Pour clore cette semaine de 'Pop & Co', Didier Varrod présente en avant-première le prochain album d'une jeune femme qui se fait appeler Fishbach.

Et il se pourrait bien que ce premier disque vienne bouleverser la chanson française en 2017.

Jamais rien vu d’aussi mortel que ces tirs au hasard.

C’est ce genre de punchlines prémonitoires qui font des chansons de Fishbach des bulles d’obsessions. Comme après une nuit sans dormir où vous reviennent les images fragmentées de vos rêves, Fishbach a investi le territoire de l’envoûtement. Fishbach est ce poisson qui remonte le ruisseau à contre-courant pour aller à la source de musiques qui n’ont pas l’art d’avoir la carte du bon goût.

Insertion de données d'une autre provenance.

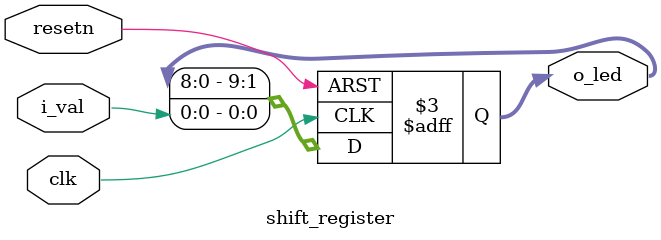
<source format=v>
`timescale 1ns / 1ps



module shift_register (
	input clk,
	input resetn,
	input i_val,
	output reg [9:0] o_led
	);
	
	// Module Body
    always @(negedge resetn or posedge clk) begin
        if(!resetn) begin //초기 상태를 지정해준다
            o_led <= 10'b0000000000;
        end
        else begin //버튼을 눌렀을 때 신호가 각각 한 비트씩 옮겨 갈 수 있도록 한다. (ex. o_led[0] -> o_led[1]
            o_led[0] <= i_val;
            o_led[1] <= o_led[0];
            o_led[2] <= o_led[1];
            o_led[3] <= o_led[2];
            o_led[4] <= o_led[3];
            o_led[5] <= o_led[4];
            o_led[6] <= o_led[5];
            o_led[7] <= o_led[6];
            o_led[8] <= o_led[7];
            o_led[9] <= o_led[8];
        end
    end
endmodule


</source>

Ce sont plutôt celles des années 1980. Celles sur lesquelles les parents de Flora Fishbach dansaient. Mais elle y a greffé sa fougue chamanique, foutraque et désespérée. L’hétéroplastie ne devait logiquement pas prendre, mais c’était sans compter sur la détermination de cette chanteuse pour qui chanter est devenu un exutoire nécessaire pour vivre.

Un lyrisme assumé et une quête bionique aussi pour cette créature magnétique, fruit transgenre d’une manipulation génétique de logiciels informatiques disponibles sur la tablette numérique la plus partagée au monde. C’est bien ça la pop 2.0.Hybride, bricolée, née d’un grenier purgatoire et transcendée dans la lumière technologique des meilleurs studios. Il y a quelque chose de sombre et instable chez Fishbach. Elle rend humaine les machines, jusqu’à les faire saigner ; Ennio Morricone chez les geeks.